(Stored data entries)
━━━━
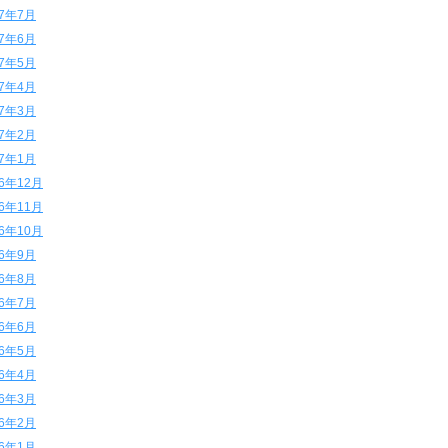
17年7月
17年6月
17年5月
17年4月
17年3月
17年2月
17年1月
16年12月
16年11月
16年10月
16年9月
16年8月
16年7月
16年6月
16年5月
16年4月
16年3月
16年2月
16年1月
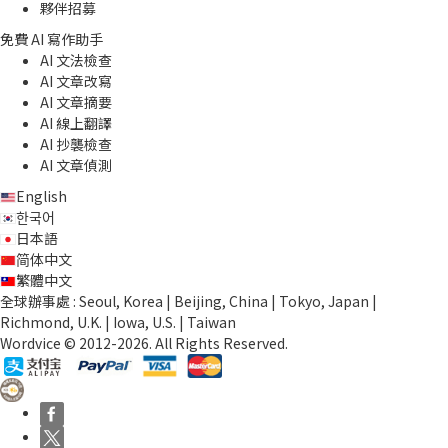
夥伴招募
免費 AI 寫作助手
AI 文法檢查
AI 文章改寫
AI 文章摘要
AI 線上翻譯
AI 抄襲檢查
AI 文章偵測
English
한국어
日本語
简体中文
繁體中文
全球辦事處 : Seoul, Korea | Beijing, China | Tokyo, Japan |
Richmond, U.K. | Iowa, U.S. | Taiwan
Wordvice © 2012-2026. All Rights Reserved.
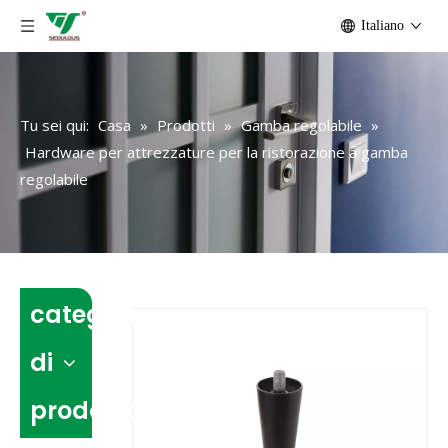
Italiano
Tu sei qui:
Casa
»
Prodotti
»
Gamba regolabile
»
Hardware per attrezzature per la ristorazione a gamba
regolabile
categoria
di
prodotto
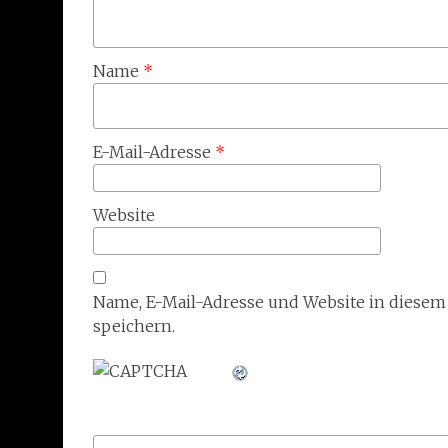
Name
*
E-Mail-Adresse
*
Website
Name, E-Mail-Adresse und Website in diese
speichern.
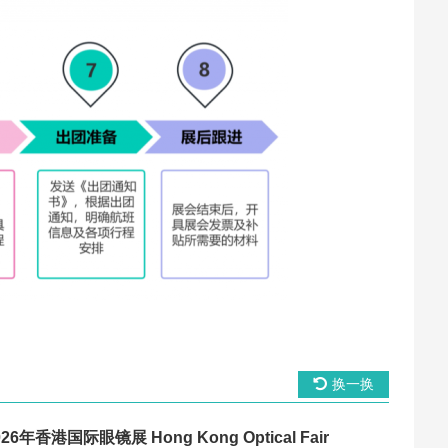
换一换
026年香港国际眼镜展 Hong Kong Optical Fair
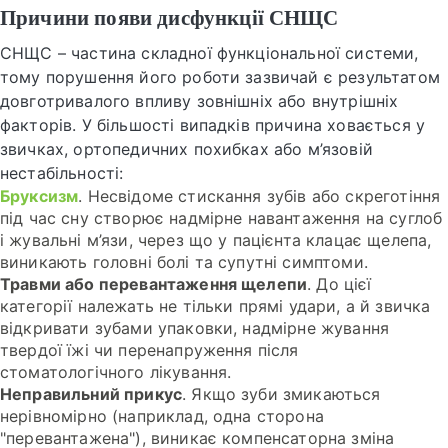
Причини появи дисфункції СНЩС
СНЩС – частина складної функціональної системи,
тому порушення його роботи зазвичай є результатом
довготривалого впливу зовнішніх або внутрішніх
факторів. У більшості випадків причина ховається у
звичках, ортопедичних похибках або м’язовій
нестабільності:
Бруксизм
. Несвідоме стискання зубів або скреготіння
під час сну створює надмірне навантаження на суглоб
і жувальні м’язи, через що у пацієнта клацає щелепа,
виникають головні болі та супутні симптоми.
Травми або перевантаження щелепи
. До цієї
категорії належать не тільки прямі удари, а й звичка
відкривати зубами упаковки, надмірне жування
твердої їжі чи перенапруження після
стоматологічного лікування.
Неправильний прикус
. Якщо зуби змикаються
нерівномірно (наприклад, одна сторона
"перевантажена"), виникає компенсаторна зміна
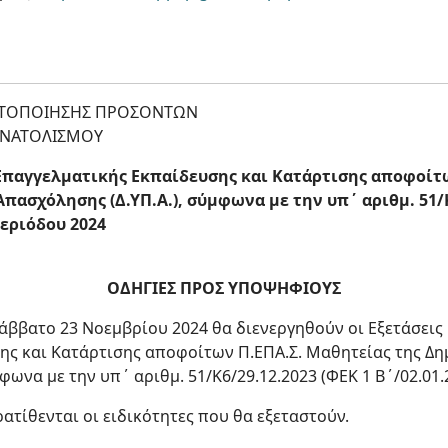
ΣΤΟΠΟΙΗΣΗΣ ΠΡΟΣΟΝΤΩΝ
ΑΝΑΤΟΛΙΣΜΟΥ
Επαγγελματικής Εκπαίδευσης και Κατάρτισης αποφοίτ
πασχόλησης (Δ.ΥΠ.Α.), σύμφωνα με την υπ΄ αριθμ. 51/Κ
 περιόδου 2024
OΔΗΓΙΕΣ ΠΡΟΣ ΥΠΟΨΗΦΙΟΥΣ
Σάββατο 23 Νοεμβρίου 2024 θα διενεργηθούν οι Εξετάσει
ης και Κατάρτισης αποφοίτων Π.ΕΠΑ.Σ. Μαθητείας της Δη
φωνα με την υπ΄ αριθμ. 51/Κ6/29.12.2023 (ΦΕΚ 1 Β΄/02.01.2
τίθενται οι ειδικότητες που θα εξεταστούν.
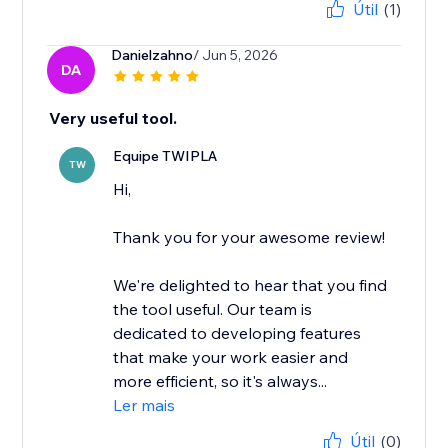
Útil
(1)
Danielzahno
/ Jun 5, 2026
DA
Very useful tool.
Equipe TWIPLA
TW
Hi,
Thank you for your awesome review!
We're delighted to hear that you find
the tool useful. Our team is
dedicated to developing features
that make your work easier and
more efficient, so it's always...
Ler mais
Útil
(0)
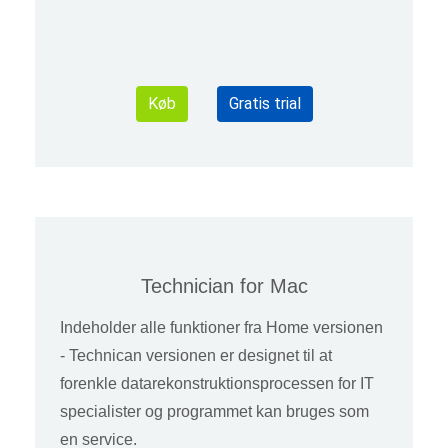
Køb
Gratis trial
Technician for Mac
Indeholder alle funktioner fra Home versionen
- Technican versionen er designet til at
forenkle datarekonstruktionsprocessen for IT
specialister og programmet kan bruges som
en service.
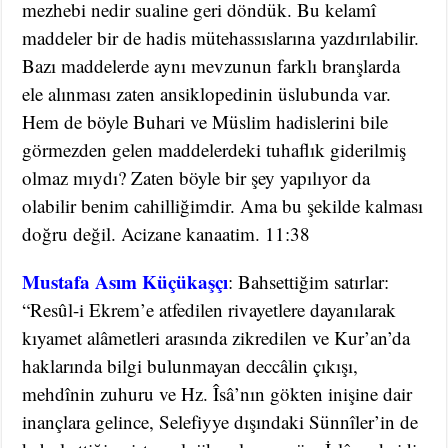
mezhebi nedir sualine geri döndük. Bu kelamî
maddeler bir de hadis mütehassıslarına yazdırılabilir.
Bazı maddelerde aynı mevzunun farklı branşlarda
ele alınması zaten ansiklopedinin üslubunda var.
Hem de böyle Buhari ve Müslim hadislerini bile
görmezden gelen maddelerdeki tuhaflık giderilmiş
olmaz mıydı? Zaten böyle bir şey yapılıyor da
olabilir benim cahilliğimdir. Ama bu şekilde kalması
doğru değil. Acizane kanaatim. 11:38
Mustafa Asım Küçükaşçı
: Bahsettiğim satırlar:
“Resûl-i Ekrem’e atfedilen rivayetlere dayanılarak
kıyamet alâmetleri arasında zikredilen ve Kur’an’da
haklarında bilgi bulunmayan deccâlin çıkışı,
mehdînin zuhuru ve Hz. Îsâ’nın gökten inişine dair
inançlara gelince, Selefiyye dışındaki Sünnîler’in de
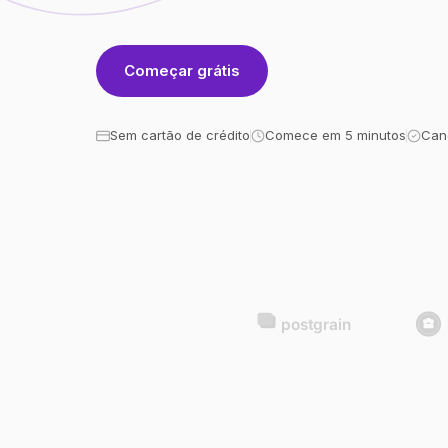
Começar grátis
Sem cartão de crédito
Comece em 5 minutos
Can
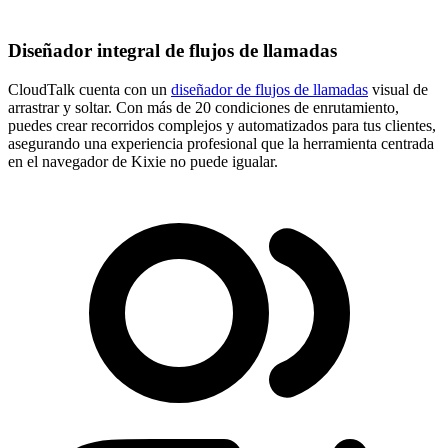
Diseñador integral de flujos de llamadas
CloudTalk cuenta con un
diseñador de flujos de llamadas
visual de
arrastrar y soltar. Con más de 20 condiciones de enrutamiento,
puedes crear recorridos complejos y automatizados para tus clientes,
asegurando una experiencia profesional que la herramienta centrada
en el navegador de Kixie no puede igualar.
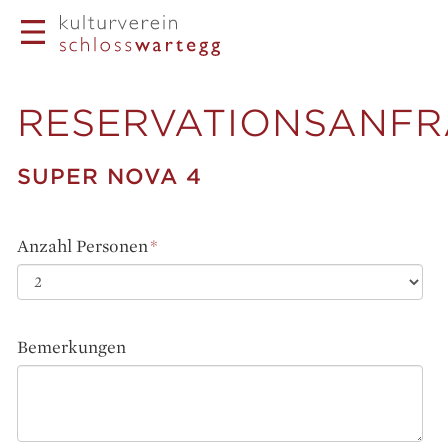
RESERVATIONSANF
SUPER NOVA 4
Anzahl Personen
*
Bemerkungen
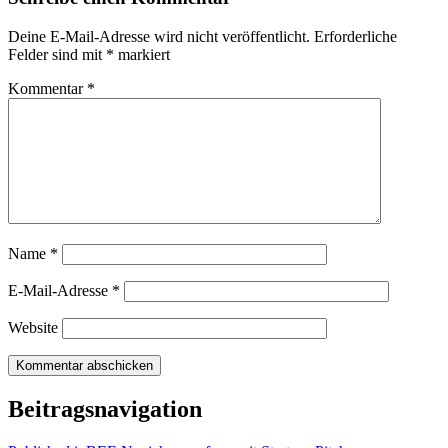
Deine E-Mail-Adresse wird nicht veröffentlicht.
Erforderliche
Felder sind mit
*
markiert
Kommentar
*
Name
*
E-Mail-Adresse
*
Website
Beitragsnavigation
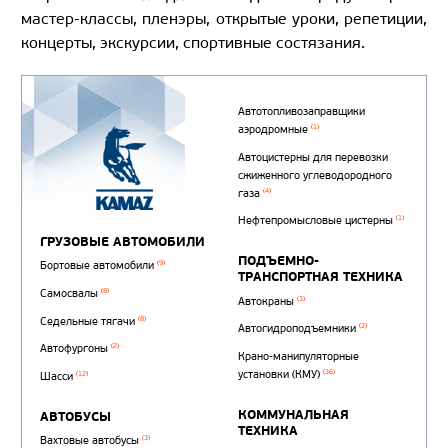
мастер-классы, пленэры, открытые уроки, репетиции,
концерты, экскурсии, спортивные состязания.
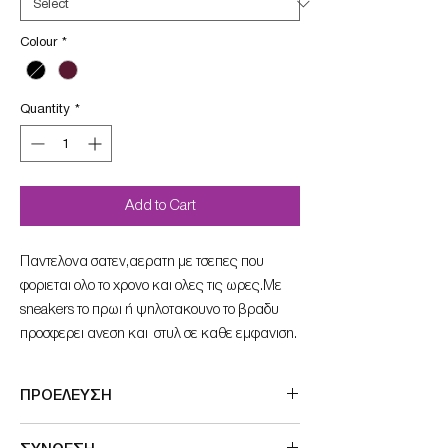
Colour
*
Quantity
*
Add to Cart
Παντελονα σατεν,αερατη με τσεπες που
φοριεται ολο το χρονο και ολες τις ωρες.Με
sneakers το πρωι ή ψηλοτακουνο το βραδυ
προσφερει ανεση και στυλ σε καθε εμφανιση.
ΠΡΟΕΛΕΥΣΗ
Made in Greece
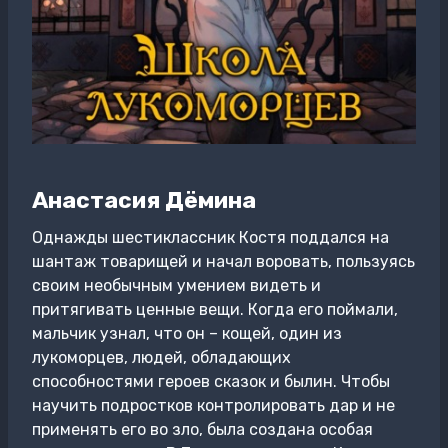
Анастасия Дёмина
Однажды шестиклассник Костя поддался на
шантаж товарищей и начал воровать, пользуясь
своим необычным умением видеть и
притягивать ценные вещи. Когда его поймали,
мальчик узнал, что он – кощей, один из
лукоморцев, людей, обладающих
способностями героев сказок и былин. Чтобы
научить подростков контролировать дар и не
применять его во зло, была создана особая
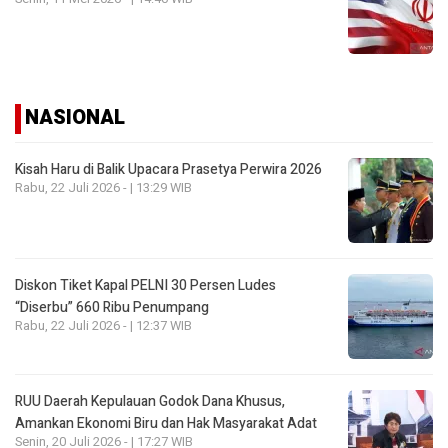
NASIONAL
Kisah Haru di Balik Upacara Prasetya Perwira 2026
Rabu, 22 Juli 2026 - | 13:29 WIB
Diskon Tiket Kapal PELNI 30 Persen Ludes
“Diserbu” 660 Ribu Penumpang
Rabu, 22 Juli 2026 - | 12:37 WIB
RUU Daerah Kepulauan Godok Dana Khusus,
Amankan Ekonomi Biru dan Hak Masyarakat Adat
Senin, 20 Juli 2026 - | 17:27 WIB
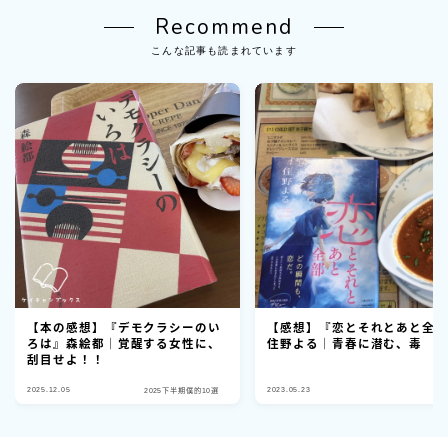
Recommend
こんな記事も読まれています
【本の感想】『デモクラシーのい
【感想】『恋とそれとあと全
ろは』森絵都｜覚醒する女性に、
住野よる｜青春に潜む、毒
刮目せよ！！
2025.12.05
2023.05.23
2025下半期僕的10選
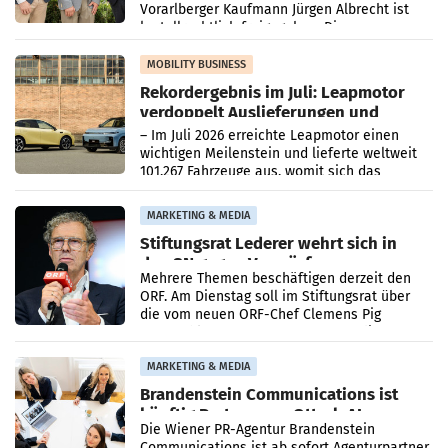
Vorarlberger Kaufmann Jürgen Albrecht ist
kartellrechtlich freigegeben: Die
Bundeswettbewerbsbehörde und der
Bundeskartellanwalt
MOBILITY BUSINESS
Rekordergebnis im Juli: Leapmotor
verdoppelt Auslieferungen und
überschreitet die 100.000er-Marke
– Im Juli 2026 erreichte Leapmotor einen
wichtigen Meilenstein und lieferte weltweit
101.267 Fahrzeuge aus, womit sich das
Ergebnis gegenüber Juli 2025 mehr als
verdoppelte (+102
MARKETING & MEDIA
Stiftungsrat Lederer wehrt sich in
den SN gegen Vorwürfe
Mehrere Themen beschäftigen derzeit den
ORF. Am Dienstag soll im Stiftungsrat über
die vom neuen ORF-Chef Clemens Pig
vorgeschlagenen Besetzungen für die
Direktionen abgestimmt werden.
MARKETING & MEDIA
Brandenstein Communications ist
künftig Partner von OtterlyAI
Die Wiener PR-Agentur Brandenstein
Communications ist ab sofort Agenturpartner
━━━━
— Task —
Above are entries with pictures among them. Write out exactly the lines from the one containing "концерты, экскурсии, спортивные состязания." through the one containing "применять его во зло, была создана особая", ends included, and leave those pictures out.

— Your response —
концерты, экскурсии, спортивные состязания.
Colour
*
Quantity
*
Add to Cart
Παντελονα σατεν,αερατη με τσεπες που
φοριεται ολο το χρονο και ολες τις ωρες.Με
sneakers το πρωι ή ψηλοτακουνο το βραδυ
προσφερει ανεση και στυλ σε καθε εμφανιση.
ΠΡΟΕΛΕΥΣΗ
Made in Greece
Анастасия Дёмина
Однажды шестиклассник Костя поддался на
шантаж товарищей и начал воровать, пользуясь
своим необычным умением видеть и
притягивать ценные вещи. Когда его поймали,
мальчик узнал, что он – кощей, один из
лукоморцев, людей, обладающих
способностями героев сказок и былин. Чтобы
научить подростков контролировать дар и не
применять его во зло, была создана особая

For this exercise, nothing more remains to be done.